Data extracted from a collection
= Beginning of Section =
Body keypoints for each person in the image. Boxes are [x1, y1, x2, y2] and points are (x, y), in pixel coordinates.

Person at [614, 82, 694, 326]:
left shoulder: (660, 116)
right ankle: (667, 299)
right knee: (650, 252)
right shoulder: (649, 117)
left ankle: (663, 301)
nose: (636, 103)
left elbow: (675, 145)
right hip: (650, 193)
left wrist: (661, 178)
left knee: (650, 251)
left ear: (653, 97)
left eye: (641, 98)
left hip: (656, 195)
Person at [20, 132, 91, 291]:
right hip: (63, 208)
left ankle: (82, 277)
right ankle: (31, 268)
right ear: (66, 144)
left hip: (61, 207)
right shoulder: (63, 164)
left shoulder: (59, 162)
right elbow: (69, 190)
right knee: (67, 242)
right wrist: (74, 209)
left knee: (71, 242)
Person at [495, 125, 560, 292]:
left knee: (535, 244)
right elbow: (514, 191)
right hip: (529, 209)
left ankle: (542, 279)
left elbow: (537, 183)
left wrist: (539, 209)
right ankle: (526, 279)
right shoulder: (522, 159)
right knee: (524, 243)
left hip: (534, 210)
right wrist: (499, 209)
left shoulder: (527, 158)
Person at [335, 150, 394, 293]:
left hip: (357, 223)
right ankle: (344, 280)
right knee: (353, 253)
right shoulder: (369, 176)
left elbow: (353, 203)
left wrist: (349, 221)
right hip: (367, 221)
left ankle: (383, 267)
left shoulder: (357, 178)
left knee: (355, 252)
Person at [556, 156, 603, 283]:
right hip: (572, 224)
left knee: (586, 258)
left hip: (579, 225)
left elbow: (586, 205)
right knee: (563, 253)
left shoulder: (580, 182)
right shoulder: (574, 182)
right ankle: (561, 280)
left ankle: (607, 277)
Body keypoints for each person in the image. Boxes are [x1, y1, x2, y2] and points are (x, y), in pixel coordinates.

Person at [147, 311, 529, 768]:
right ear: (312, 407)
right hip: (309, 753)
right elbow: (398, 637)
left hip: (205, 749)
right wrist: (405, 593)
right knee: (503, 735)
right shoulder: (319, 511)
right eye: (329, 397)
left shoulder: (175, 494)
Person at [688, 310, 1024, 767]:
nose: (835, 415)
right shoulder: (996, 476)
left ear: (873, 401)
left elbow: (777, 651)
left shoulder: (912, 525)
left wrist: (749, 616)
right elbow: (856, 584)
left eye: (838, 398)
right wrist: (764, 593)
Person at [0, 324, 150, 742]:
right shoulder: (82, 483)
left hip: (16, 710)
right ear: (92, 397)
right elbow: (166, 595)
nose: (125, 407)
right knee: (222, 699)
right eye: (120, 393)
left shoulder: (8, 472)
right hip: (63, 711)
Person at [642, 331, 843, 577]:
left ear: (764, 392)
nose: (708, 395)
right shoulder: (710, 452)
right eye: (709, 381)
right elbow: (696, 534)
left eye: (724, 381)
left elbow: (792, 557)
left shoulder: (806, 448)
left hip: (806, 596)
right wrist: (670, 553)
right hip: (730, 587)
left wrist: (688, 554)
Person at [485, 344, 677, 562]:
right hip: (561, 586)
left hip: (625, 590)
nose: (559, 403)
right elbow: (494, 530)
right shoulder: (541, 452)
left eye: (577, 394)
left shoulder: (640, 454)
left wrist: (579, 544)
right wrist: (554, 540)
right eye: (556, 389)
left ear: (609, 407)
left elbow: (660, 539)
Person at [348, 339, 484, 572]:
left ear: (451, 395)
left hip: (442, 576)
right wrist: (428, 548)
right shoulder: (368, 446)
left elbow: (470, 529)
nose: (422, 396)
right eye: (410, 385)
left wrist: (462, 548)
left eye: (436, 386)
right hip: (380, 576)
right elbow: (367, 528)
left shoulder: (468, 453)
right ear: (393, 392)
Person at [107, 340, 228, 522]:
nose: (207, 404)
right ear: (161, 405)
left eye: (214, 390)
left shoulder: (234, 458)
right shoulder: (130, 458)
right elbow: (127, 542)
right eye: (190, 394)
= End of Section =
## Task details
Each record above is to be reproduced exactly, in full.

## Your solution
Body keypoints for each person in the image. Boxes are [x1, y1, x2, y2] and points are (x, y), in pixel coordinates.

Person at [614, 82, 694, 326]:
left shoulder: (660, 116)
right ankle: (667, 299)
right knee: (650, 252)
right shoulder: (649, 117)
left ankle: (663, 301)
nose: (636, 103)
left elbow: (675, 145)
right hip: (650, 193)
left wrist: (661, 178)
left knee: (650, 251)
left ear: (653, 97)
left eye: (641, 98)
left hip: (656, 195)
Person at [20, 132, 91, 291]:
right hip: (63, 208)
left ankle: (82, 277)
right ankle: (31, 268)
right ear: (66, 144)
left hip: (61, 207)
right shoulder: (63, 164)
left shoulder: (59, 162)
right elbow: (69, 190)
right knee: (67, 242)
right wrist: (74, 209)
left knee: (71, 242)
Person at [495, 125, 560, 292]:
left knee: (535, 244)
right elbow: (514, 191)
right hip: (529, 209)
left ankle: (542, 279)
left elbow: (537, 183)
left wrist: (539, 209)
right ankle: (526, 279)
right shoulder: (522, 159)
right knee: (524, 243)
left hip: (534, 210)
right wrist: (499, 209)
left shoulder: (527, 158)
Person at [335, 150, 394, 293]:
left hip: (357, 223)
right ankle: (344, 280)
right knee: (353, 253)
right shoulder: (369, 176)
left elbow: (353, 203)
left wrist: (349, 221)
right hip: (367, 221)
left ankle: (383, 267)
left shoulder: (357, 178)
left knee: (355, 252)
Person at [556, 156, 603, 283]:
right hip: (572, 224)
left knee: (586, 258)
left hip: (579, 225)
left elbow: (586, 205)
right knee: (563, 253)
left shoulder: (580, 182)
right shoulder: (574, 182)
right ankle: (561, 280)
left ankle: (607, 277)
Body keypoints for each person in the image. Boxes are [x1, y1, x2, y2] and points are (x, y), in pixel coordinates.

Person at [147, 311, 529, 768]:
right ear: (312, 407)
right hip: (309, 753)
right elbow: (398, 637)
left hip: (205, 749)
right wrist: (405, 593)
right knee: (503, 735)
right shoulder: (319, 511)
right eye: (329, 397)
left shoulder: (175, 494)
Person at [688, 310, 1024, 767]:
nose: (835, 415)
right shoulder: (996, 476)
left ear: (873, 401)
left elbow: (777, 651)
left shoulder: (912, 525)
left wrist: (749, 616)
right elbow: (856, 584)
left eye: (838, 398)
right wrist: (764, 593)
Person at [0, 324, 150, 742]:
right shoulder: (82, 483)
left hip: (16, 710)
right ear: (92, 397)
right elbow: (166, 595)
nose: (125, 407)
right knee: (222, 699)
right eye: (120, 393)
left shoulder: (8, 472)
right hip: (63, 711)
Person at [642, 331, 843, 577]:
left ear: (764, 392)
nose: (708, 395)
right shoulder: (710, 452)
right eye: (709, 381)
right elbow: (696, 534)
left eye: (724, 381)
left elbow: (792, 557)
left shoulder: (806, 448)
left hip: (806, 596)
right wrist: (670, 553)
right hip: (730, 587)
left wrist: (688, 554)
Person at [485, 344, 677, 562]:
right hip: (561, 586)
left hip: (625, 590)
nose: (559, 403)
right elbow: (494, 530)
right shoulder: (541, 452)
left eye: (577, 394)
left shoulder: (640, 454)
left wrist: (579, 544)
right wrist: (554, 540)
right eye: (556, 389)
left ear: (609, 407)
left elbow: (660, 539)
Person at [348, 339, 484, 572]:
left ear: (451, 395)
left hip: (442, 576)
right wrist: (428, 548)
right shoulder: (368, 446)
left elbow: (470, 529)
nose: (422, 396)
right eye: (410, 385)
left wrist: (462, 548)
left eye: (436, 386)
right hip: (380, 576)
right elbow: (367, 528)
left shoulder: (468, 453)
right ear: (393, 392)
Person at [107, 340, 228, 522]:
nose: (207, 404)
right ear: (161, 405)
left eye: (214, 390)
left shoulder: (234, 458)
right shoulder: (130, 458)
right elbow: (127, 542)
right eye: (190, 394)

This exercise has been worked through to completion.